Est-ce que la ministre peut admettre aujourd'hui qu'elle a manqué une occasion en or de faire valoir les intérêts du Québec face à Ottawa?

Le Président : Consentement pour le dépôt des documents?

Documents déposés

Consentement. Mme la ministre de la Culture et des Communications.

Mme Nathalie Roy

Mme Roy : Oui. Je vous remercie beaucoup, M. le Président. Sachez, M. le Président, que je serai toujours là pour défendre le milieu de la culture au Québec. C'est mon rôle, je le fais. Je le fais chaque jour. Je l'ai fait dès mon entrée en fonction, qui a été le 18 octobre dernier. Et c'est extraordinaire, tout ce que je découvre.

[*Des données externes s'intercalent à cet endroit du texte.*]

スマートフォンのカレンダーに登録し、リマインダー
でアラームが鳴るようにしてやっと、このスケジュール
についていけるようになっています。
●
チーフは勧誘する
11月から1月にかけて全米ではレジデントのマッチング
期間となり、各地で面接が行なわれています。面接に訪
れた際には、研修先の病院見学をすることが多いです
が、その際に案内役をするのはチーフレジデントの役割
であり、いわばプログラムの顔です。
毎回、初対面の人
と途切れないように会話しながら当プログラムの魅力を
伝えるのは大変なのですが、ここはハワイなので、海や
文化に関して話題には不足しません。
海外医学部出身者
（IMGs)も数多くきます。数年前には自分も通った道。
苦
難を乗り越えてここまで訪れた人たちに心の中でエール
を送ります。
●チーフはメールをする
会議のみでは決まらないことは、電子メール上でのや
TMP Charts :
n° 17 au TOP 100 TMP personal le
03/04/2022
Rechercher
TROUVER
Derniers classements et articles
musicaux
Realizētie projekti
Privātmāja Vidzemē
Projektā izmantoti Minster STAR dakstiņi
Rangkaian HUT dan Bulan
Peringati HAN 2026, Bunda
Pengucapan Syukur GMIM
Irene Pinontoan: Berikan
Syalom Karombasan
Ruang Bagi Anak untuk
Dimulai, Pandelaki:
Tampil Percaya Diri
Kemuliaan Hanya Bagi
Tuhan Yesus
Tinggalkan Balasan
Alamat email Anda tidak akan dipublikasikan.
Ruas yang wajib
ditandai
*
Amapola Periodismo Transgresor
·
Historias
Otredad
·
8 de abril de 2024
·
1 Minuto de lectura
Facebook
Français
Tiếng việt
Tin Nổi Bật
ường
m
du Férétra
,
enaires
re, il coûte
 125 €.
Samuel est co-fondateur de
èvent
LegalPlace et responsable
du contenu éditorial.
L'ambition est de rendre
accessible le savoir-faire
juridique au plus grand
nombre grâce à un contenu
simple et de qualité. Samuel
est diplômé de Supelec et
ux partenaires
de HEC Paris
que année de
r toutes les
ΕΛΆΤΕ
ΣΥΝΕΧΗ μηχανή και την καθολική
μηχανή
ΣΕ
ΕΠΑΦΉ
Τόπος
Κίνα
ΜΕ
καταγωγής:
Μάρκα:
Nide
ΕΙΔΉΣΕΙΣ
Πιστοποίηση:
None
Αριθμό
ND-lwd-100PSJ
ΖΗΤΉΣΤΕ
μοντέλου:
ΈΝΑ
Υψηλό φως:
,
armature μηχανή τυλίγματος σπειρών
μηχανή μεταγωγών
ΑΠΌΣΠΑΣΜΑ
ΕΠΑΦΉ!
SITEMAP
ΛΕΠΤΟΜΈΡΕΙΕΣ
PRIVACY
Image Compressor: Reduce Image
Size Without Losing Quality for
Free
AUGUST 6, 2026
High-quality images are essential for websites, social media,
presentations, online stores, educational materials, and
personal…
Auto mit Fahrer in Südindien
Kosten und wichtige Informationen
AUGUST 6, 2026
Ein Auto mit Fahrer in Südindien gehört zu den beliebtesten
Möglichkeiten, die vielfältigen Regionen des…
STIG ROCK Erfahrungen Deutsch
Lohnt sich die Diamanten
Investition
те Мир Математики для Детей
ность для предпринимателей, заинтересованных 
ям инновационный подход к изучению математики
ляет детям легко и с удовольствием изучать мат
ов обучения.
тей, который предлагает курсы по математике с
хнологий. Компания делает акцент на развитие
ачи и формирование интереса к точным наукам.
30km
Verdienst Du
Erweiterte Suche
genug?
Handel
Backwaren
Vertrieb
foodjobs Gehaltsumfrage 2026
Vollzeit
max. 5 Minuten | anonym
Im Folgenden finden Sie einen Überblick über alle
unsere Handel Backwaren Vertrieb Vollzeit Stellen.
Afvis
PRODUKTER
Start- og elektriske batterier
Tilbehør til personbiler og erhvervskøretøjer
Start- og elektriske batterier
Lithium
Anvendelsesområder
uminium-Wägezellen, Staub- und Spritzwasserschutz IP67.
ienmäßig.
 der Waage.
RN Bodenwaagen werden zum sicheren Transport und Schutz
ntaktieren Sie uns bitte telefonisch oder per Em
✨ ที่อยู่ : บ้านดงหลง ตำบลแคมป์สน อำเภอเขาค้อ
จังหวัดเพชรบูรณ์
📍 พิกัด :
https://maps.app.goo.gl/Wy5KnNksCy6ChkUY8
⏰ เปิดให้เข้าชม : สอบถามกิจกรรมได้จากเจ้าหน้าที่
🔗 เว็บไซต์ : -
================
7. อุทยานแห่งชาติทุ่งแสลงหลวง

Ma collègue parle de l'étude des crédits. C'est la même collègue qui nous dit que nous ne défendons pas les crédits, que nous n'avons pas mis d'argent sur la table, que nous n'avons pas investi 1 %, ce qui est totalement faux, et voici les chiffres : les dépenses de programmes du ministère de la Culture et des Communications s'élèvent à 810 millions de dollars en 2019‑2020, ce qui représente 1 % des dépenses de programmes du gouvernement, qui, elles, s'élèvent à 81 milliards de dollars. 810 millions, 81 milliards, ça, ça fait 1 %, M. le Président. En incluant les dépenses des organismes et des fonds spéciaux ainsi que les dépenses financées par le régime fiscal, le financement gouvernemental pour le secteur culturel atteint 1,3 milliard de dollars. Avec notre budget, M. le Président, c'est un chiffre record.

Le Président : En terminant.

Mme Roy : C'est 1,3 % des dépenses consolidées du gouvernement, ce que le gouvernement libéral n'a jamais fait.

Le Président : Première complémentaire. Je vous rappelle encore une fois que la parole n'appartient qu'à ceux qui posent des questions et ceux qui y répondent. Je pense, c'est intéressant d'entendre les deux côtés. Merci.